Skip to main content

Semi-Structured Data Processing

What is semi-structured data?

Semi-structured data refers to data that does not follow the rigid schema of a traditional relational database, but still preserves some level of structure or organization. Unlike completely unstructured data, semi-structured data contains patterns that make it possible to parse and analyze it without enforcing a strict schema upfront.

Common examples of semi-structured data are JSON (JavaScript Object Notation) and XML (eXtensible Markup Language). Both are widely used to represent information in a flexible hierarchy.

Practical examples include JSON documents with nested lists, objects, and variable attributes, or XML files with nested tags that represent hierarchical information.

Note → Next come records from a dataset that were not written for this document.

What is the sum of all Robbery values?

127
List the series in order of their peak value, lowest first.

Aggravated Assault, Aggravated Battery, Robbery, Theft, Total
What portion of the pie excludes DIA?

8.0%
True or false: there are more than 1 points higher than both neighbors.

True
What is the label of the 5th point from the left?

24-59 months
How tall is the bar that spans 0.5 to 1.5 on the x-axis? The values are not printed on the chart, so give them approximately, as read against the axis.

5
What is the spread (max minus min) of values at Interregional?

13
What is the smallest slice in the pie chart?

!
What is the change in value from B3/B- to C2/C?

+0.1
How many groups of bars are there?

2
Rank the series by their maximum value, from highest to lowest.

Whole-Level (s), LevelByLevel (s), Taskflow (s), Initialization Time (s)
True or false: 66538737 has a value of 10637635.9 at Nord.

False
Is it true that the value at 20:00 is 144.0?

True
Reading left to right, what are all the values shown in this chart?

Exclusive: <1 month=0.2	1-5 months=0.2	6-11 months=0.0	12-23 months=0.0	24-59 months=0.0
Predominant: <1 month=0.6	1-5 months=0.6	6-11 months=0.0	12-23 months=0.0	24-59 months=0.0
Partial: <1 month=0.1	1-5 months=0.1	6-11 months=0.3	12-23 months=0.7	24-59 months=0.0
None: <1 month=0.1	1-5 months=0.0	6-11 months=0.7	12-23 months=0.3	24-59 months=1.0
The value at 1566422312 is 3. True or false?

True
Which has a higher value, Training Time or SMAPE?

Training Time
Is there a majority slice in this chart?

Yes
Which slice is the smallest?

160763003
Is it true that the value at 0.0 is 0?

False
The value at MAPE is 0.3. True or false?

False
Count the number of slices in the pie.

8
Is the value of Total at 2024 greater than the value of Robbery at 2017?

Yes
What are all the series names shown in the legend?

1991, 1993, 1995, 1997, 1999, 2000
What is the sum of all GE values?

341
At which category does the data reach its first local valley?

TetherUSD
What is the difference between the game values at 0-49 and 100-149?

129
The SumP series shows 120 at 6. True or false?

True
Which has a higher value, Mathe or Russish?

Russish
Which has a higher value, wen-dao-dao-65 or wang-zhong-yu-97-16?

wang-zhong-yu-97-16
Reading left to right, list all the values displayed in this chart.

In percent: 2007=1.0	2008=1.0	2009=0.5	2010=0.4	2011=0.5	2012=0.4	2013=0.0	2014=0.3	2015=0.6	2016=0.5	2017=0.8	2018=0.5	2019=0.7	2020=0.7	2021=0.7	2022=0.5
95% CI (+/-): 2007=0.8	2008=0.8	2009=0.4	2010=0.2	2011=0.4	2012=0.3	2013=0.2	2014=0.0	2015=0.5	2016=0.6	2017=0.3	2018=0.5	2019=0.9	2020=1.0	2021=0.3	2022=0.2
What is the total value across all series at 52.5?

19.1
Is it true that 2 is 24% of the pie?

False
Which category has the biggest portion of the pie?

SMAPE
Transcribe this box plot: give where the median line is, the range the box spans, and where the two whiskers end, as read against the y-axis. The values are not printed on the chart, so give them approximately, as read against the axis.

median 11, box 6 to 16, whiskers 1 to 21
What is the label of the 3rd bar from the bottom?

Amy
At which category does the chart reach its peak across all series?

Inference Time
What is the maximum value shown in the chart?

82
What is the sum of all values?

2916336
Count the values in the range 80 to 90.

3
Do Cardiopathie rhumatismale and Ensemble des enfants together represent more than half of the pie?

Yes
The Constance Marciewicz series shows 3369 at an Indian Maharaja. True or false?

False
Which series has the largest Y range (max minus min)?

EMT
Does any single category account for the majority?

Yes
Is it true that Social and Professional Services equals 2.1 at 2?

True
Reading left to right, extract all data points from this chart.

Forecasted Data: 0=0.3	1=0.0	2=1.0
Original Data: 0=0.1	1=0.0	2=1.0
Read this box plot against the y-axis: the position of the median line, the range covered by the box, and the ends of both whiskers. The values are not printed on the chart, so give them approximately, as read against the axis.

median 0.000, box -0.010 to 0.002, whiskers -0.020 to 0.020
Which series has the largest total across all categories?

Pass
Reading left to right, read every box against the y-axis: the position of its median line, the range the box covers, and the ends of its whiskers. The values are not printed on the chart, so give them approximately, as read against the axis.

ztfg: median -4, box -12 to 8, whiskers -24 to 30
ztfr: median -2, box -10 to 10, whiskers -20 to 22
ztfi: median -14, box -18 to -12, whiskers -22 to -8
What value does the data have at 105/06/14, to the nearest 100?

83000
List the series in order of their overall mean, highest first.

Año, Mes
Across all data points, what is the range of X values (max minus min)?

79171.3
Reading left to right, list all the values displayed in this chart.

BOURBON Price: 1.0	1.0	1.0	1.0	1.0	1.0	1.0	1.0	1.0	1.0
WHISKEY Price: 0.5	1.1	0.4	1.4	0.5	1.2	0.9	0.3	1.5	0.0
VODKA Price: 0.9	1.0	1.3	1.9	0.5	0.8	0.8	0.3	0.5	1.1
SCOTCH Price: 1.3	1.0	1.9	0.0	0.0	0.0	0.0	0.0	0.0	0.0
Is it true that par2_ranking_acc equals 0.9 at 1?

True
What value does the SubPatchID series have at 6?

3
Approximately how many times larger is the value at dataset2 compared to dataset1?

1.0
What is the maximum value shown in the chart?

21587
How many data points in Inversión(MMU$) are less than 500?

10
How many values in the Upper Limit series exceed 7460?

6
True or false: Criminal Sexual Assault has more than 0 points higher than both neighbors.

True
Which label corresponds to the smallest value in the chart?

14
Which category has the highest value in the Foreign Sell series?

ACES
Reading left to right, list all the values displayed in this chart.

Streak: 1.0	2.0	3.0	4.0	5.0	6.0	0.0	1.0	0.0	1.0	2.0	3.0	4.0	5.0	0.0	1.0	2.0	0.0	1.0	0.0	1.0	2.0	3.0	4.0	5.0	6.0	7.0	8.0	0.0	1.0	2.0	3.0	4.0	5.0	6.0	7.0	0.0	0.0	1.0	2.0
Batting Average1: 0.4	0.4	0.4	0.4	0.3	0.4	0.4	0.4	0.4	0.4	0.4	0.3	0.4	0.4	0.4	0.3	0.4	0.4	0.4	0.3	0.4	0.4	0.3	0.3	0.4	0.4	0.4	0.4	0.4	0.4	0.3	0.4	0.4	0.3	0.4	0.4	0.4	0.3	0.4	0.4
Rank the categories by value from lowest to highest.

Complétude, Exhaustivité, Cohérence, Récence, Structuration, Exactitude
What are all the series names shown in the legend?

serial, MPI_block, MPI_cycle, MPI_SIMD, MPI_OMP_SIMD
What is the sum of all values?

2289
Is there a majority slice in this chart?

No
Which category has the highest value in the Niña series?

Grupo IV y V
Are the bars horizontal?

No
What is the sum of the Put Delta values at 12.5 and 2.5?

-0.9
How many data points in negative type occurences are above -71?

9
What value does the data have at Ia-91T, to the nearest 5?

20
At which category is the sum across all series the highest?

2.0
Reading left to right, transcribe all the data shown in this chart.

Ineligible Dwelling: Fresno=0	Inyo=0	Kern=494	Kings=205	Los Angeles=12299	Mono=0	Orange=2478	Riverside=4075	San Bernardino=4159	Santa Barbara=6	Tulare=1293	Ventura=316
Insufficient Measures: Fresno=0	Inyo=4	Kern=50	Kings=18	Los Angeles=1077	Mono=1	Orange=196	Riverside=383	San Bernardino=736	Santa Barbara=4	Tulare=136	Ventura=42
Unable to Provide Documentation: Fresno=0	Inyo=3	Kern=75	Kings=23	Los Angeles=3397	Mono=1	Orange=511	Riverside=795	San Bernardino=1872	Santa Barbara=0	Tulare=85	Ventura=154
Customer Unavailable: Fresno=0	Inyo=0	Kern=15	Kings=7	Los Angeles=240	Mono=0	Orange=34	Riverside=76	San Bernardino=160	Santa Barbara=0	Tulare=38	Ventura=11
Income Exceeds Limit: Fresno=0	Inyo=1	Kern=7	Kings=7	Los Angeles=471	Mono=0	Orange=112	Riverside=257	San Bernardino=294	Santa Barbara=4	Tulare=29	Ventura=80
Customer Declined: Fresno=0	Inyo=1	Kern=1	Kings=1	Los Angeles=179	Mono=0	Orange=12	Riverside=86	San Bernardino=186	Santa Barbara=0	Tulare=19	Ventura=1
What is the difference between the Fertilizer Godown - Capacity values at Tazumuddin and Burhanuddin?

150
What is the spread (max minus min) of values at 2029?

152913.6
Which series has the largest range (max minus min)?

Examples of semi-structured data

When working with APIs, it is very common to receive nested data. In other words, information is organized as a hierarchy, like boxes inside other boxes. A practical JSON example is shown below:

{
"user": {
"id": "123456",
"name": "Alice",
"email": "alice@example.com",
"birthday": "1990-05-15",
"purchases": [
{
"productId": "789",
"productName": "Interesting Book",
"price": 29.99,
"purchaseDate": "2023-02-23"
},
{
"productId": "456",
"productName": "Fun Mug",
"price": 12.99,
"purchaseDate": "2023-01-10"
}
]
}
}

An XML example is shown below:

<empresa>
<nome>ABC Ltda.</nome>
<departamentos>
<departamento>
<nome>Vendas</nome>
<funcionarios>20</funcionarios>
</departamento>
<departamento>
<nome>TI</nome>
<funcionarios>15</funcionarios>
</departamento>
</departamentos>
</empresa>

Analyzing data in these formats can be challenging, which is why unnesting or flattening is a common step. In Dadosfera, you can do this with Python or SQL by using the Intelligence module or the Query module.